Jorge Paulo Oliveira, do PSD, considera que o incidente pode fazer com que "os parceiros possam ficar a achar que a nossa Armada é incapaz"; Pedro Pessanha, do Chega, fala na "ponta do iceberg" de problemas mais estruturais ("a falta de manutenção" e a "idade dos equipamentos"); Rodrigo Saraiva, líder parlamentar da IL, fala num "grito de alerta"; João Dias, do PCP, considera que o incidente "é passível de afetar" a imagem das Forças Armadas como um todo; Inês Sousa Real, do PAN, prefere a cautela e diz que "não nos devemos imiscuir" no processo de averiguações; o gabinete parlamentar do Livre fala também "num alerta para o estado de manutenção e conservação dos equipamentos".
Na sexta-feira passada (dia 17) Joana Mortágua, do BE, referindo-se ao caso do NRP Mondego perguntou, no Parlamento, à ministra da Defesa se a descrição feita pelos militares revoltosos do navio era verdadeira e se a governante embarcaria num navio com aquelas condições, alertando que "a coragem não se reprime".

▸ INSTRUÇÕES DE TRABALHO:
A - No texto sobre as reações ao caso do NRP Mondego, que expressão usa Rodrigo Saraiva, líder parlamentar da IL, para descrever o incidente?
B - Prolongue o texto sobre as reações dos partidos ao caso do NRP Mondego, a partir do ponto em que termina.
O material não tem qualquer papel aqui.

▸ DADOS FORNECIDOS:
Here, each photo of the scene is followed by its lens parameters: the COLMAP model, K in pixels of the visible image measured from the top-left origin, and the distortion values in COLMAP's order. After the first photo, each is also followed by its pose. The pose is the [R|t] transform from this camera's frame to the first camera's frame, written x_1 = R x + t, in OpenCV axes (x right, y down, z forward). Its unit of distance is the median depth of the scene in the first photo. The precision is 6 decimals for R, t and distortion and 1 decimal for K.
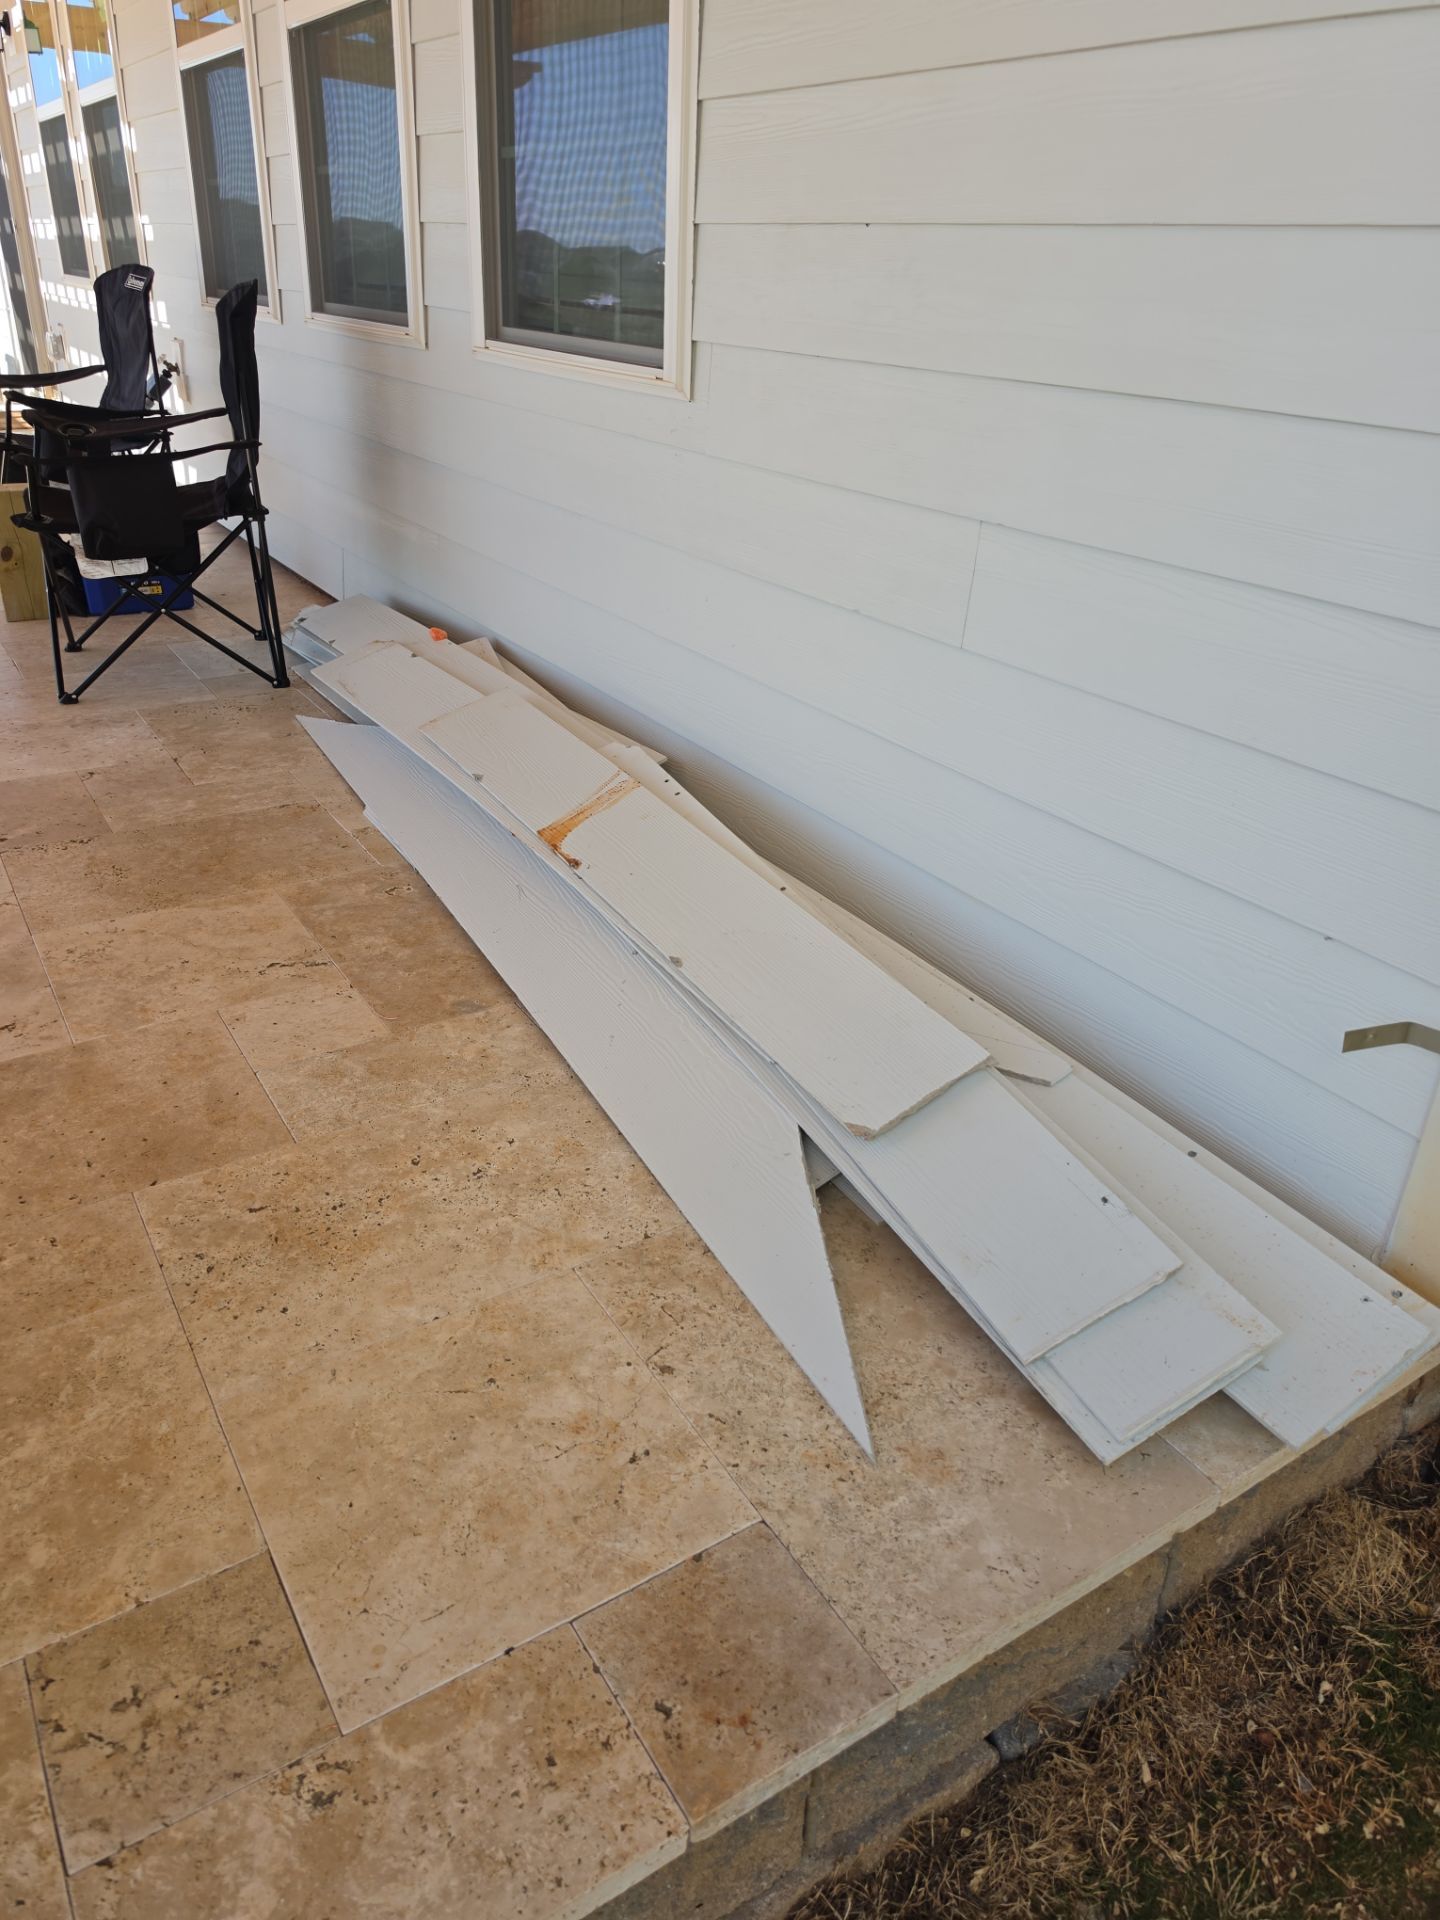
lens RADIAL K [[1376.9, 0, 726.3], [0, 1376.9, 954.0], [0, 0, 1]] dist [0.038983, -0.065231]
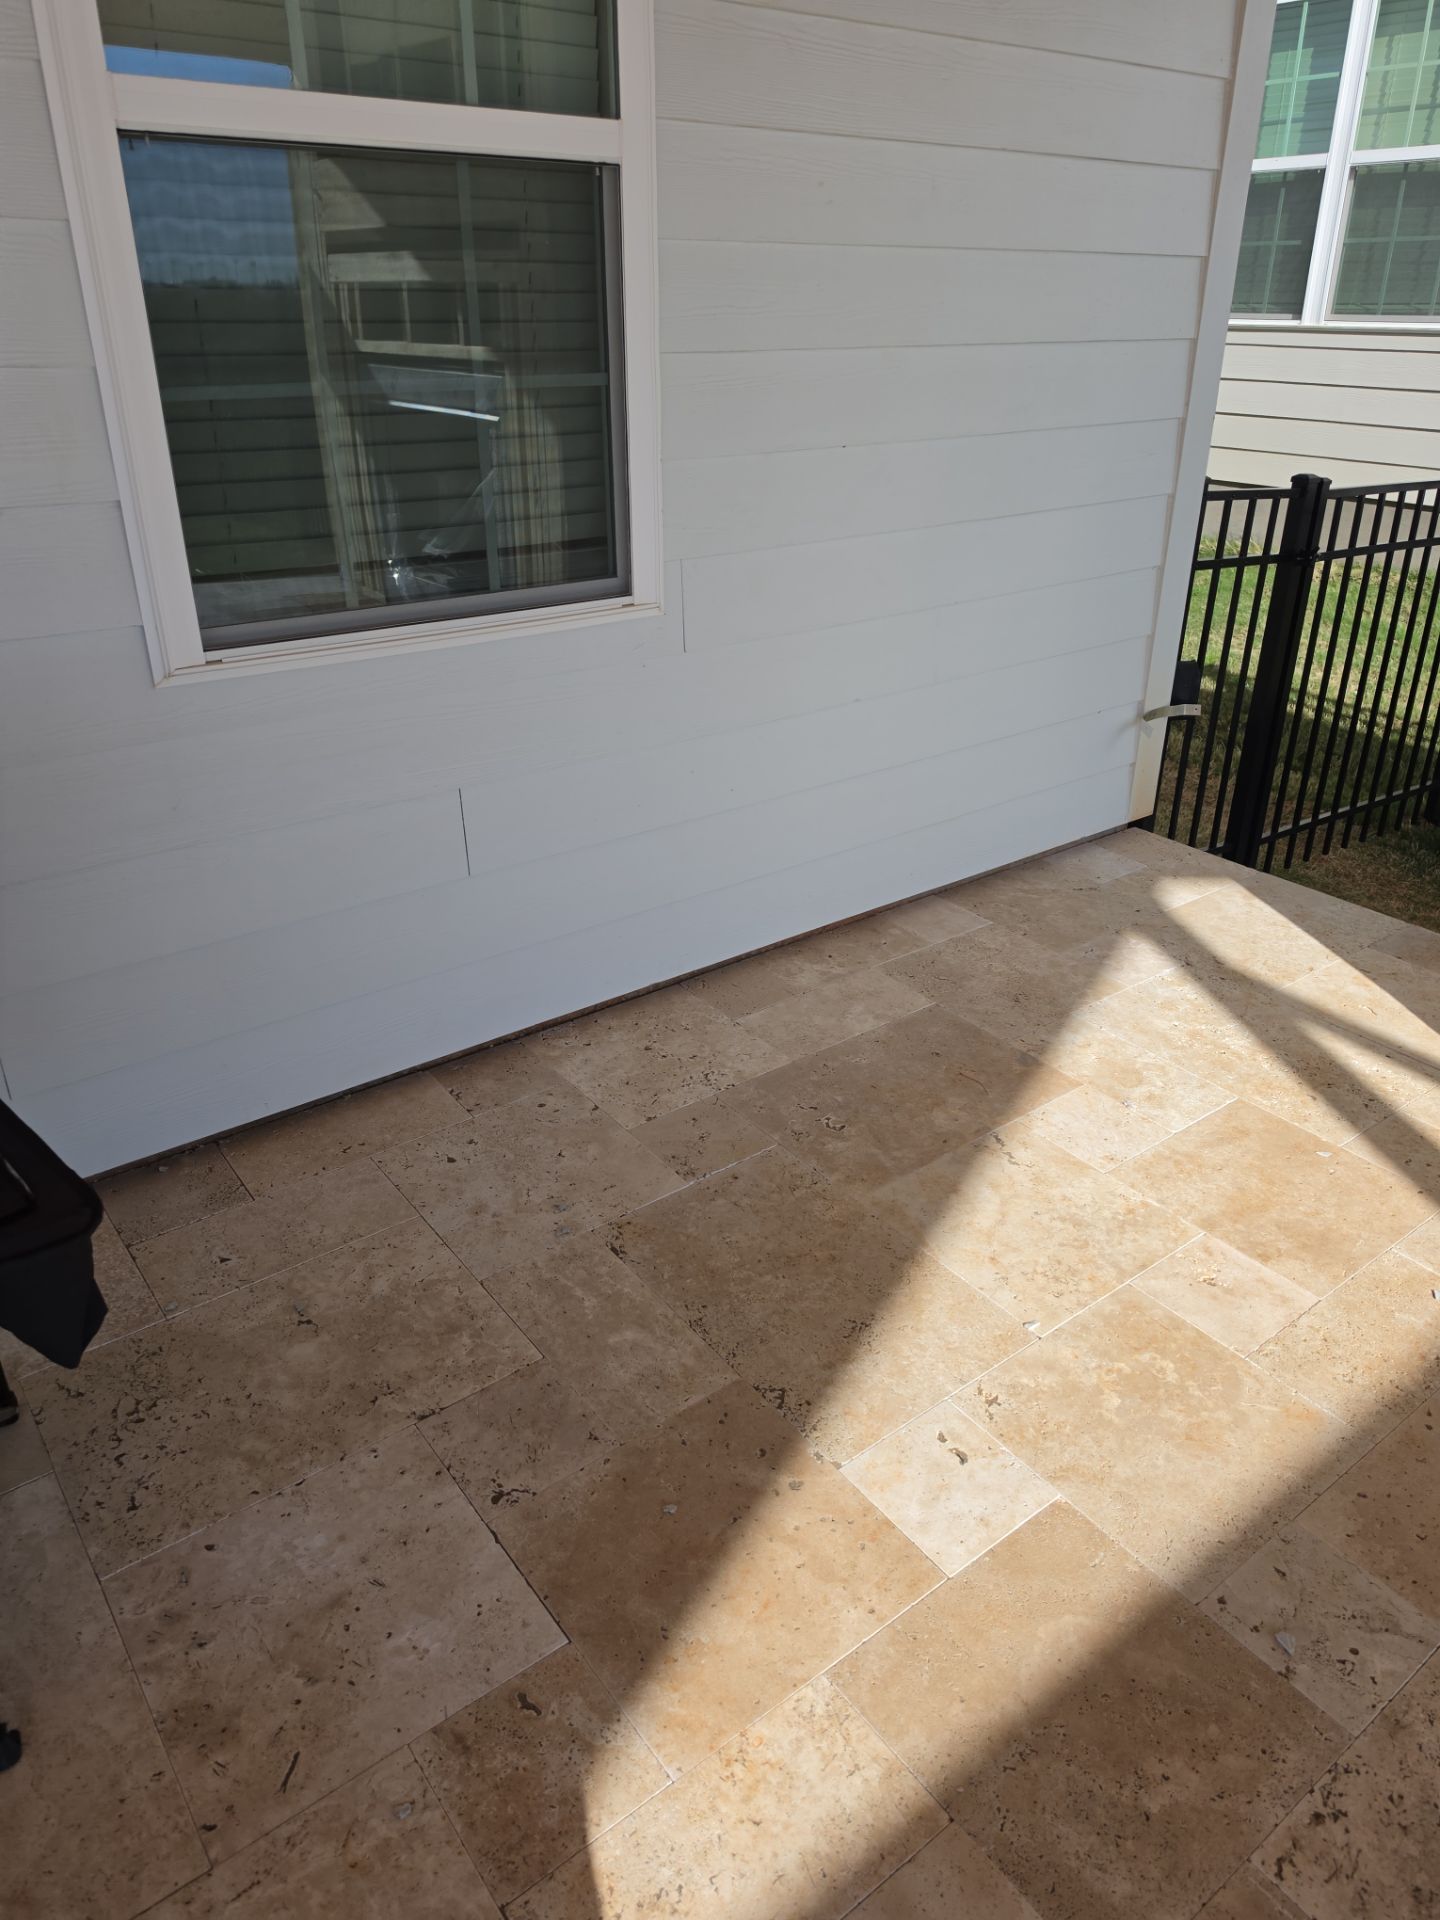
lens RADIAL K [[1376.9, 0, 715.1], [0, 1376.9, 958.4], [0, 0, 1]] dist [0.038983, -0.065231]
pose [[-0.110744, -0.470670, 0.875332, -1.126304], [0.433764, 0.769545, 0.468667, -0.694338], [-0.894195, 0.431590, 0.118937, 0.971971]]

▸ LISTA DE RESPOSTAS:
A - Fala num "grito de alerta".

B -
Já o PS, pelo deputado Diogo Leão, considerou ma "insubordinação clara" a atitude dos militares do navio Mondego, defendendo que o poder político não deve tentar justificar episódios deste tipo nas Forças Armadas.
"Adesão abaixo das expectativas"
Além da Marinha, os outros dois ramos das Forças Armadas (Força Aérea e Exército) também têm vagas abertas neste momento. No caso da Força Aérea, há 390 vagas abertas (290 para praças e 100 para o curso de oficiais) até 24 de março. Conforme explicou ao DN fonte oficial do Gabinete de Relações Públicas, este número corresponde "apenas ao primeiro concurso deste ano", estando previstas 779 vagas (em 2022, foram abertos 1065 lugares para contratos na Força Aérea - ramo das Forças Armadas que, no ano anterior, tinha sido o mais procurado (com mais de 2500 candidaturas).
Mas, assume a mesma fonte, "a adesão tem estado abaixo das expectativas e da ambição estratégica". Até à passada quarta-feira (15 de março), havia 365 candidaturas (sendo 109 para a categoria de oficiais e 256 para praças). No contexto da Força Aérea, a especialidade com mais carências é para o policiamento aéreo (com 48). Quem se quiser candidatar deverá ter, no máximo, até 23 anos (no caso do concurso para oficiais) ou 24, se se concorrer para o curso de formação de praças.
No que diz respeito ao outro ramo (o Exército), as vagas são mais: 2500. Mas o concurso decorre durante todo ano, segundo explicou ao DN fonte oficial. Aqui, as carências são maiores. Só numa especialidade (pintura automóvel) há 380 lugares.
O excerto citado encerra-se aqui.